On Thu, Jan 08, 2026 at 11:14:37AM -0300, Daniel Almeida wrote:
> Hi Maxime :)
> 
> > 
> > I don't know the typestate pattern that well, but I wonder if we don't
> > paint ourselves into a corner by introducing it.
> > 
> > While it's pretty common to get your clock from the get go into a state,
> > and then don't modify it (like what devm_clk_get_enabled provides for
> > example), and the typestate pattern indeed works great for those, we
> 
> Minor correction, devm_clk_get_enabled is not handled by the typestate
> pattern. The next patch does include this function for convenience, but
> you get a Result<()>. The typestate pattern is used when you want more
> control.
>
> > also have a significant number of drivers that will have a finer-grained
> > control over the clock enablement for PM.
> > 
> > For example, it's quite typical to have (at least) one clock for the bus
> > interface that drives the register, and one that drives the main
> > component logic.
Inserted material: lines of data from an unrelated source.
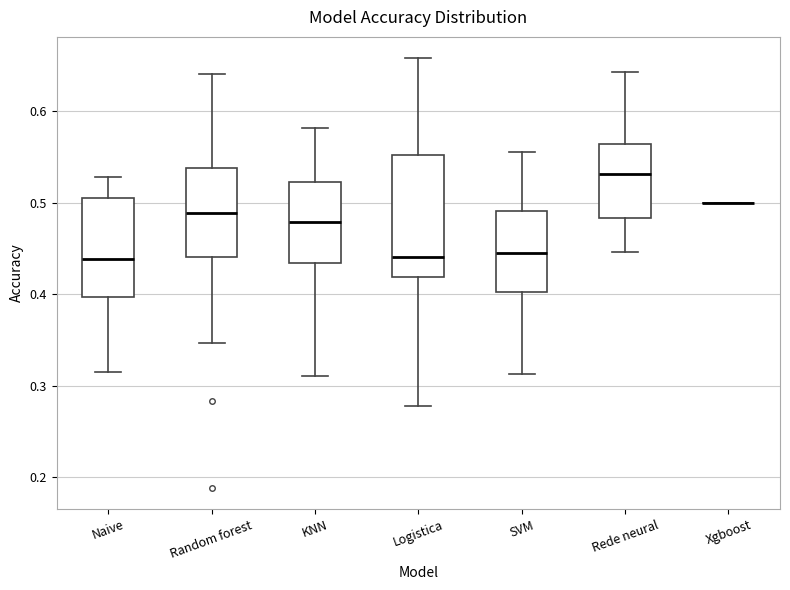

Reading left to right, read every box against the y-axis: the position of its median line, the range the box covers, and the ends of its whiskers. The values are not printed on the chart, so give them approximately, as read against the axis.

Naive: median 0.44, box 0.40 to 0.50, whiskers 0.31 to 0.53
Random forest: median 0.49, box 0.44 to 0.54, whiskers 0.35 to 0.64
KNN: median 0.48, box 0.43 to 0.52, whiskers 0.31 to 0.58
Logistica: median 0.44, box 0.42 to 0.55, whiskers 0.28 to 0.66
SVM: median 0.44, box 0.40 to 0.49, whiskers 0.31 to 0.56
Rede neural: median 0.53, box 0.48 to 0.56, whiskers 0.45 to 0.64
Xgboost: box collapsed to a line at 0.50, whiskers 0.50 to 0.50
The former needs to be enabled only when you're
> > accessing the registers (and can be abstracted with
> > regmap_mmio_attach_clk for example), and the latter needs to be enabled
> > only when the device actually starts operating.
> > 
> > You have a similar thing for the prepare vs enable thing. The difference
> > between the two is that enable can be called into atomic context but
> > prepare can't.
> > 
> > So for drivers that would care about this, you would create your device
> > with an unprepared clock, and then at various times during the driver
> > lifetime, you would mutate that state.
> > 
> > AFAIU, encoding the state of the clock into the Clk type (and thus
> > forcing the structure that holds it) prevents that mutation. If not, we
> > should make it clearer (by expanding the doc maybe?) how such a pattern
> > can be supported.
> > 
> > Maxime
> 
> IIUC, your main point seems to be about mutating the state at runtime? This is
> possible with this code. You can just have an enum, for example:
> 
> enum MyClocks {
> 	Unprepared(Clk<Unprepared>),
>         Prepared(Clk<Prepared>),
> 	Enabled(Clk<Enabled>), 
> }
> 
> In fact, I specifically wanted to ensure that this was possible when writing
> these patches, as it’s needed by drivers. If you want to, I can cover that in
> the examples, no worries.

Yes, that would be great. I do wonder though if it wouldn't make sense
to turn it the other way around. It creates a fair share of boilerplate
for a number of drivers. Can't we keep Clk the way it is as a
lower-level type, and crate a ManagedClk (or whatever name you prefer)
that drivers can use, and would be returned by higher-level helpers, if
they so choose?

That way, we do have the typestate API for whoever wants to, without
creating too much boilerplate for everybody else.